Les contraintes d’austérité budgétaire imposées depuis des années par le FMI, soumettant, en échange de prêts, ces pays à des réformes structurelles qui assèchent leurs capacités de dépenses publiques, ne semblent donc pas appelées à disparaître. En mai dernier, la Confédération syndicale internationale (CSI) invitait le FMI ainsi que la Banque mondiale à abandonner le système des prêts assortis de conditions. Depuis, l’annulation de la dette des pays pauvres reste une arlésienne et seul un moratoire d’un an a été accordé par le FMI. De leur côté, début octobre les ministres des Finances du G20 ont décidé de prolonger jusqu’en juin – voire jusqu’à fin 2021 – le moratoire sur la dette des pays les plus pauvres. Sur 73 pays, 46 avaient demandé à en bénéficier. Pour l’instant, pour 2020, seuls 1,66 % des paiements relatifs aux dettes ont été concernés par cette suspension. Les dettes contractées par les pays pauvres envers d’autres États, dont beaucoup appartiennent au G20, soit les plus riches, atteignaient l’an dernier 178 milliards de dollars.

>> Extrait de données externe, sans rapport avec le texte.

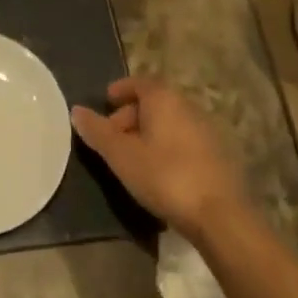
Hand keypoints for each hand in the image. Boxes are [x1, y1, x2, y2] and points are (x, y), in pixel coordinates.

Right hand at [71, 78, 242, 240]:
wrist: (221, 216)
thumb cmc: (164, 176)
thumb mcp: (121, 155)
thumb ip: (97, 131)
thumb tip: (76, 110)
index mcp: (164, 98)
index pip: (139, 82)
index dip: (121, 90)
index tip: (106, 102)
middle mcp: (188, 106)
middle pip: (155, 102)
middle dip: (132, 115)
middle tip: (114, 138)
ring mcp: (208, 130)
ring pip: (171, 123)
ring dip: (150, 133)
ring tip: (134, 158)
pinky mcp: (220, 156)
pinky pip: (186, 141)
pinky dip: (169, 147)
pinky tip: (161, 173)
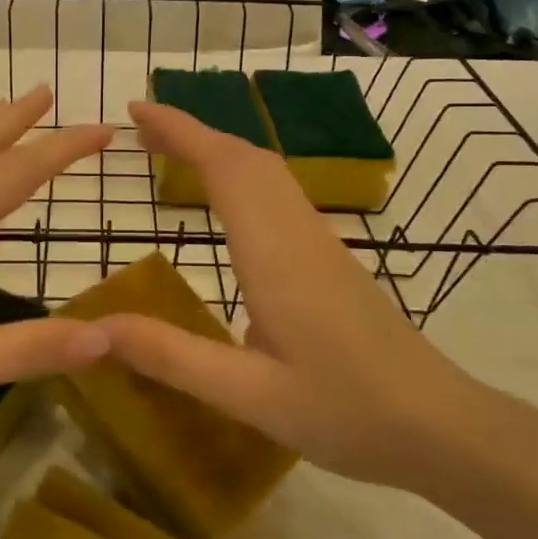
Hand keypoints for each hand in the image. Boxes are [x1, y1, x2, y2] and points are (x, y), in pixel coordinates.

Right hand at [100, 100, 484, 489]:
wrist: (442, 428)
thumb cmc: (346, 411)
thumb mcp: (249, 396)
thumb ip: (171, 357)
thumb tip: (95, 328)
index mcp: (274, 254)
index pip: (224, 167)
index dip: (179, 130)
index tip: (137, 111)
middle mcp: (298, 234)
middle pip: (246, 157)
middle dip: (193, 131)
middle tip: (141, 129)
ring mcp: (321, 243)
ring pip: (267, 172)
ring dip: (218, 150)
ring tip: (172, 154)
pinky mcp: (332, 259)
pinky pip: (279, 194)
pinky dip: (241, 175)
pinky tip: (227, 204)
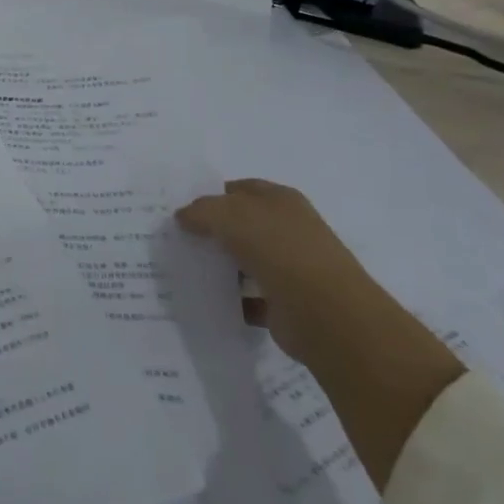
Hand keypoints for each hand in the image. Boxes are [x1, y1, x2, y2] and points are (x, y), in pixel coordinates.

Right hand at [178, 180, 465, 490]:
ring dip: (220, 265)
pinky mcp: (286, 303)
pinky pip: (249, 296)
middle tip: (176, 239)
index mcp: (282, 201)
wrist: (326, 315)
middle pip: (242, 225)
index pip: (241, 189)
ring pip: (245, 260)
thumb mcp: (230, 216)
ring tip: (183, 269)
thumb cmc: (280, 250)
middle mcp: (289, 230)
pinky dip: (230, 300)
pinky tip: (204, 300)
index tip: (182, 210)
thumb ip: (202, 211)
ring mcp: (290, 267)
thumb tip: (183, 216)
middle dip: (212, 230)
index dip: (212, 195)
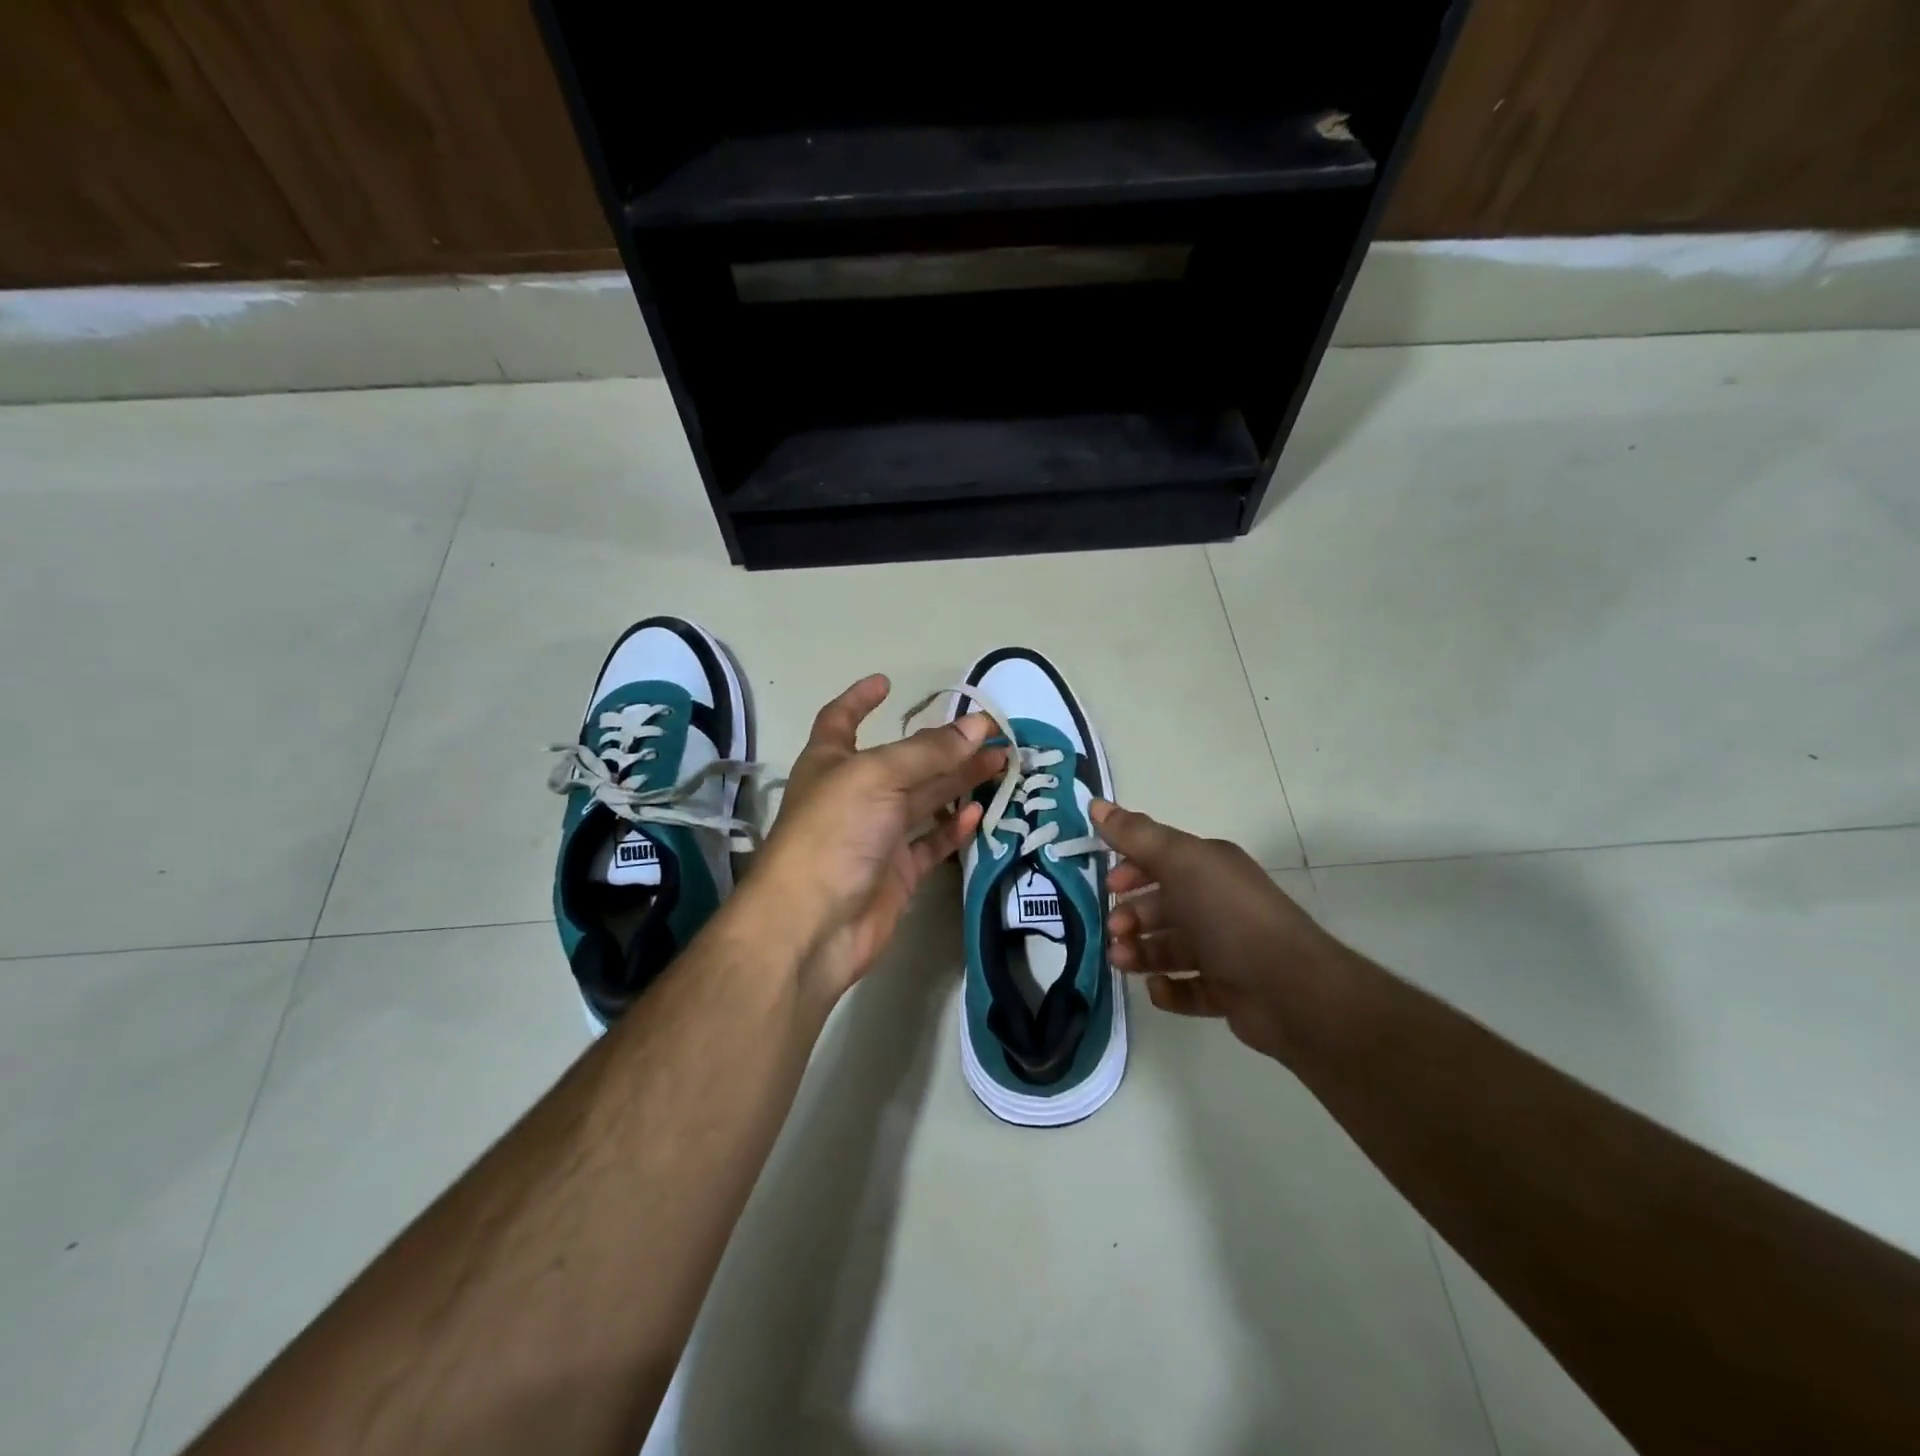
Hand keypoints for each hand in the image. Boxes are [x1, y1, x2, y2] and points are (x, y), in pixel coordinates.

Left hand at [751, 675, 1004, 1001]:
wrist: (814, 924)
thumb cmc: (834, 832)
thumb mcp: (878, 776)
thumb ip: (929, 751)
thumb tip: (979, 725)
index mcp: (832, 762)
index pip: (842, 720)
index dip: (861, 699)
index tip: (887, 682)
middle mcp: (854, 795)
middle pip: (904, 761)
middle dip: (943, 744)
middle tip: (990, 733)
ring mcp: (876, 836)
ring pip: (925, 800)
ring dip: (959, 781)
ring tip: (1000, 765)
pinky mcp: (897, 873)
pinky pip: (932, 843)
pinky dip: (954, 828)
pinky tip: (980, 813)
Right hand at [1091, 799, 1342, 1064]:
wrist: (1290, 989)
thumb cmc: (1229, 916)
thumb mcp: (1180, 862)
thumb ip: (1136, 835)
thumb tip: (1096, 803)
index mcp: (1210, 868)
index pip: (1161, 860)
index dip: (1130, 869)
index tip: (1108, 887)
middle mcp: (1217, 903)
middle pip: (1162, 906)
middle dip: (1131, 916)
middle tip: (1115, 932)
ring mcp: (1224, 949)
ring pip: (1169, 947)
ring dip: (1140, 952)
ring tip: (1122, 962)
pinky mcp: (1228, 991)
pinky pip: (1188, 987)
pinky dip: (1168, 988)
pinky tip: (1158, 988)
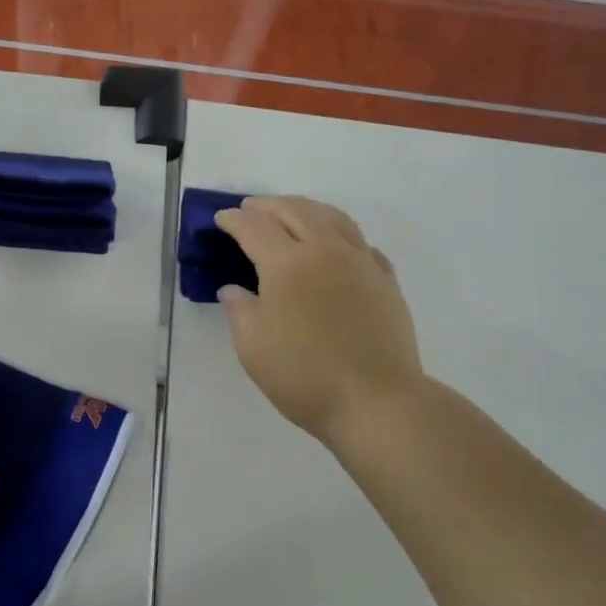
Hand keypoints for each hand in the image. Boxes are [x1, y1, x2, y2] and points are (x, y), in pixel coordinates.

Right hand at [214, 196, 422, 443]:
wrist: (375, 400)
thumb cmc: (304, 376)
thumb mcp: (253, 348)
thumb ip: (240, 310)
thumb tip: (235, 290)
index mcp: (287, 264)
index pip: (254, 228)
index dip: (234, 220)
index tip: (221, 220)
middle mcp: (325, 251)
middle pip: (295, 211)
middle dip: (267, 205)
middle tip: (250, 209)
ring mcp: (360, 261)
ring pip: (332, 217)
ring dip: (305, 208)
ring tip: (291, 213)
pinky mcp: (385, 279)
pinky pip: (359, 241)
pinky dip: (338, 232)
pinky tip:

L’Afrique au bord du précipice

En ce mois d’octobre, un rapport de la Banque mondiale souligne l’augmentation de 9,5 % sur un an de la dette des pays les plus pauvres, à 744 milliards de dollars en 2019. Le FMI signale, lui, leur manque de moyens pour lutter contre la pandémie. Les États d’Afrique ont besoin, par exemple, de 1 200 milliards d’ici à 2023. Pour l’instant, les engagements des préteurs bilatéraux officiels et des institutions internationales couvrent moins d’un quart des besoins prévus, constate le FMI, précisant qu’en Afrique le revenu des ménages pourrait reculer de 12 % cette année et 43 millions de personnes supplémentaires pourraient tomber dans l’extrême pauvreté. Pour l’organisation caritative Oxfam International il est nécessaire d’annuler les paiements de la dette, sinon le tsunami qui s’emparera de nombreux pays parmi les plus pauvres du monde ne sera que retardé, les laissant dans l’incapacité de se permettre d’investir dans la santé et la sécurité sociale. Pour aller vers la reprise, conseille le FMI, tous les États doivent accélérer leurs investissements publics, ce qui entraînerait des investissements de la part du privé, doperait la croissance et créerait des emplois.

Les pays pauvres sont toutefois invités à la prudence car, explique sans rire le FMI, ils n’ont pas accès à un financement illimité. On pourrait même les croire condamnés au cercle vicieux du remboursement de leurs dettes.